#### TASK OBJECTIVE:
When the line containing "magnification brightfield microscopy" is found in the data below, copy it and each line after it through the line containing "(IHC) photomicrograph of", exactly and with no others.

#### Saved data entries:

Content starts

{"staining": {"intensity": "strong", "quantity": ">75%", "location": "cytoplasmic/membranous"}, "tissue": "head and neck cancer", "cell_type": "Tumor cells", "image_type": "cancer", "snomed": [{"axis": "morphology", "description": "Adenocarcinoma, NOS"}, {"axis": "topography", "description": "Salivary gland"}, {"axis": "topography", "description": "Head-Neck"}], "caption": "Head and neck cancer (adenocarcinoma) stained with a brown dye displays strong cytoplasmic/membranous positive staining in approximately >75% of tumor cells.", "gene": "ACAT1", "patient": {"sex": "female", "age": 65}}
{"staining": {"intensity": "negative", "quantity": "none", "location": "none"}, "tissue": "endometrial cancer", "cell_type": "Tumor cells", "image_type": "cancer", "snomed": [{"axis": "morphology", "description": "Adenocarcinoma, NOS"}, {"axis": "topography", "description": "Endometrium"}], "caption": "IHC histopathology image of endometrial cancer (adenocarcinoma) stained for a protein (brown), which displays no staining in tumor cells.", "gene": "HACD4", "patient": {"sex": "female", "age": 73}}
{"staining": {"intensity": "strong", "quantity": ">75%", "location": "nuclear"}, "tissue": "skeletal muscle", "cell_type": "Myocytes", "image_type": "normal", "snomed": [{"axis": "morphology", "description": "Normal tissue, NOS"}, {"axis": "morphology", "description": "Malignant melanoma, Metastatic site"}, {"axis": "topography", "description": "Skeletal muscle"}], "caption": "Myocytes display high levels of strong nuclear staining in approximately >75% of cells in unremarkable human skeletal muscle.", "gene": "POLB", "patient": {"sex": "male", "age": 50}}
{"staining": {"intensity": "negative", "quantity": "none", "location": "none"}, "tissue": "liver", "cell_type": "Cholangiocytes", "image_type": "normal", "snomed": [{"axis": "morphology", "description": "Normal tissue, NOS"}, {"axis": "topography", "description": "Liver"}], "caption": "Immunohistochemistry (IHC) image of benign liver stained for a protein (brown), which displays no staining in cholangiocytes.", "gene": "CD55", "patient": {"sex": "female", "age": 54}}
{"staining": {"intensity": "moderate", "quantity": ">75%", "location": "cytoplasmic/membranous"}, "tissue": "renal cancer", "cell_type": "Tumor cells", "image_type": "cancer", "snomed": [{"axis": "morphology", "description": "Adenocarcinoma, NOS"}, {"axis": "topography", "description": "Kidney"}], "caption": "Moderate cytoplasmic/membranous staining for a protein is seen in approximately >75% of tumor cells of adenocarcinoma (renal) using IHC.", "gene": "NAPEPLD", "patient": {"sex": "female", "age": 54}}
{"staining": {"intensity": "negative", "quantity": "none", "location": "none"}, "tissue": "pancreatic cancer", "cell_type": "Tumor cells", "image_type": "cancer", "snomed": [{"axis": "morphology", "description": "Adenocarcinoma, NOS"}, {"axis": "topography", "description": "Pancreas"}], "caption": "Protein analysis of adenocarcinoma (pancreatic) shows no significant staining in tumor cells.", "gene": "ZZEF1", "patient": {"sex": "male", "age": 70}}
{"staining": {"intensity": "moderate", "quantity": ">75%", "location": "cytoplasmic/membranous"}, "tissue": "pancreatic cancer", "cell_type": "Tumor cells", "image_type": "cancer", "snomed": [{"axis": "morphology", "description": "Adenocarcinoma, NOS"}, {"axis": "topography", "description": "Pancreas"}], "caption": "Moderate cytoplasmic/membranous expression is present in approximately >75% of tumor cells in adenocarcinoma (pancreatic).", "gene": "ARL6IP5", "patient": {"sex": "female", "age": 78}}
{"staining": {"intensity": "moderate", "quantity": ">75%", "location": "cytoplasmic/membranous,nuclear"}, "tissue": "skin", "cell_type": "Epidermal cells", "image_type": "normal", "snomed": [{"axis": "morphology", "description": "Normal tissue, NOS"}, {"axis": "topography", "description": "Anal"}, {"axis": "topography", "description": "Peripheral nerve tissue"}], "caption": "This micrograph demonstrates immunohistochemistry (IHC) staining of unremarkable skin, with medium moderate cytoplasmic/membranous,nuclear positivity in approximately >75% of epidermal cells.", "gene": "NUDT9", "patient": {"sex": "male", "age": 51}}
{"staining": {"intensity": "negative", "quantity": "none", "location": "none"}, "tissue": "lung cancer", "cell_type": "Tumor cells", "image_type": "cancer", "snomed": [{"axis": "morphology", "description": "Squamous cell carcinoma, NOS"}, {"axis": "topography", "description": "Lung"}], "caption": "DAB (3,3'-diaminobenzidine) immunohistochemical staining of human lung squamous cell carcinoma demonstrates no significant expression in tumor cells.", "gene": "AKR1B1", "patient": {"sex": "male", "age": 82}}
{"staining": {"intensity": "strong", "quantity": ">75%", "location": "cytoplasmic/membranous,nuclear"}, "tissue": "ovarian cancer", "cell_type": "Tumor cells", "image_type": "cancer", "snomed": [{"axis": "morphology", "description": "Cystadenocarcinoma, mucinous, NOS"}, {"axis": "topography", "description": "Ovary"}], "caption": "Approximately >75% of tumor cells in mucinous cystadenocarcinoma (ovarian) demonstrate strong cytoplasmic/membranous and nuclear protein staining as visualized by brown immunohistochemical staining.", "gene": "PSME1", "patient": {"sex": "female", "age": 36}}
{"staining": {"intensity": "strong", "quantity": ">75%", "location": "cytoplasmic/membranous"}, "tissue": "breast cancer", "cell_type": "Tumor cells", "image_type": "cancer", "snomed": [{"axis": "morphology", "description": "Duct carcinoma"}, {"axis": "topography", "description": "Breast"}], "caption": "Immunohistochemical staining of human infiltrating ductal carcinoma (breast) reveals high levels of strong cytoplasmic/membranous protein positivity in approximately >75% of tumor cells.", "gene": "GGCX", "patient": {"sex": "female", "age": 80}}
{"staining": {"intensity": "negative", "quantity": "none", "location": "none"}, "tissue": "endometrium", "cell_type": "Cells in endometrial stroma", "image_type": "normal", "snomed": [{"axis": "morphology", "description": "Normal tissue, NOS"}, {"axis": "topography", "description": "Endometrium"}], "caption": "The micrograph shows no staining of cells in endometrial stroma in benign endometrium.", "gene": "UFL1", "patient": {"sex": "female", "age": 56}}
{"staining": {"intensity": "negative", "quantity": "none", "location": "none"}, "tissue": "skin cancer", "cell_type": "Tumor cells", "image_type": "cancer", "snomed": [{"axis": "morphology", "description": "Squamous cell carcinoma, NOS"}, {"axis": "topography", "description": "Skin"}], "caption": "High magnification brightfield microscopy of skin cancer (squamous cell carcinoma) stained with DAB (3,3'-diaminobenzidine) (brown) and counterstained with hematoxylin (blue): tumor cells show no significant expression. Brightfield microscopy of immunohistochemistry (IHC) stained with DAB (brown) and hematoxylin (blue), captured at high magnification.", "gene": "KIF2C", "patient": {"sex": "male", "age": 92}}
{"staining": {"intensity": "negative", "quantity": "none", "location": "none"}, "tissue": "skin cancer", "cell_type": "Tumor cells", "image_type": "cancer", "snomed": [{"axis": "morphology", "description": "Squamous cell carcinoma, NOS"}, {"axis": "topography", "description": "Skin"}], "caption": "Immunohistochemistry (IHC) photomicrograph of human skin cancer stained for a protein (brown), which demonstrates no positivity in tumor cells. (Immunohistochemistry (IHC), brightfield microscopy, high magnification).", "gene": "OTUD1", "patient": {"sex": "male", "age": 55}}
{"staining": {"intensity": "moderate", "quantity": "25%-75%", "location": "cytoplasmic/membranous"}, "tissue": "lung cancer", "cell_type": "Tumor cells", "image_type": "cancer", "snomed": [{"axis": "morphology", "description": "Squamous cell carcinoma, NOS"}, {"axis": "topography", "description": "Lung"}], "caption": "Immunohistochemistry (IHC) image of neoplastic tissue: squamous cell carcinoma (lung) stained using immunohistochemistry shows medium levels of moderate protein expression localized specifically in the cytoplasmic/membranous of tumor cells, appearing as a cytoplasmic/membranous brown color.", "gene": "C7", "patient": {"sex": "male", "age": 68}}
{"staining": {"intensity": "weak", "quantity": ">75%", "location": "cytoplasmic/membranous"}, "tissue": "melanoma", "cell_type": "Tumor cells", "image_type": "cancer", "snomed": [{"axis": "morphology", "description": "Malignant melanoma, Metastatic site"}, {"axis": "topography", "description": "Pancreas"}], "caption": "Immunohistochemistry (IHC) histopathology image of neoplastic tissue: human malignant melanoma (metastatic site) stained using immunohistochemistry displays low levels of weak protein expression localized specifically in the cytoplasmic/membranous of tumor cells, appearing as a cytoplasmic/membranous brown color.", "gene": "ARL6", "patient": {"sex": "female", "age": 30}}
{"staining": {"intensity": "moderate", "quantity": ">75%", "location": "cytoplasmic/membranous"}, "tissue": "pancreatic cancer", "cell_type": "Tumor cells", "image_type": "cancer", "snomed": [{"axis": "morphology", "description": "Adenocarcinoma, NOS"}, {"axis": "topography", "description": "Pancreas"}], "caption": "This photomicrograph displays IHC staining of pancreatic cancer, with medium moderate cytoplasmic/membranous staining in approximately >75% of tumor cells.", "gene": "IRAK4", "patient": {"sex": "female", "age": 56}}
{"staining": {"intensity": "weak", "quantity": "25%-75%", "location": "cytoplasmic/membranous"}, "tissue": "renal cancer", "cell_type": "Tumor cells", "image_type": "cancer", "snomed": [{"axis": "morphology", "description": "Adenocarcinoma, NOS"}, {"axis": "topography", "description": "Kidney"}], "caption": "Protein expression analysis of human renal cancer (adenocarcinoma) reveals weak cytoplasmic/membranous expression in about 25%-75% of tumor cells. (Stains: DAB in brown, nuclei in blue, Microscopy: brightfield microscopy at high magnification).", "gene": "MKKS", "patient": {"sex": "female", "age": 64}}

Content ends

#### REPLY TO THE TASK:
{"staining": {"intensity": "negative", "quantity": "none", "location": "none"}, "tissue": "skin cancer", "cell_type": "Tumor cells", "image_type": "cancer", "snomed": [{"axis": "morphology", "description": "Squamous cell carcinoma, NOS"}, {"axis": "topography", "description": "Skin"}], "caption": "High magnification brightfield microscopy of skin cancer (squamous cell carcinoma) stained with DAB (3,3'-diaminobenzidine) (brown) and counterstained with hematoxylin (blue): tumor cells show no significant expression. Brightfield microscopy of immunohistochemistry (IHC) stained with DAB (brown) and hematoxylin (blue), captured at high magnification.", "gene": "KIF2C", "patient": {"sex": "male", "age": 92}}
{"staining": {"intensity": "negative", "quantity": "none", "location": "none"}, "tissue": "skin cancer", "cell_type": "Tumor cells", "image_type": "cancer", "snomed": [{"axis": "morphology", "description": "Squamous cell carcinoma, NOS"}, {"axis": "topography", "description": "Skin"}], "caption": "Immunohistochemistry (IHC) photomicrograph of human skin cancer stained for a protein (brown), which demonstrates no positivity in tumor cells. (Immunohistochemistry (IHC), brightfield microscopy, high magnification).", "gene": "OTUD1", "patient": {"sex": "male", "age": 55}}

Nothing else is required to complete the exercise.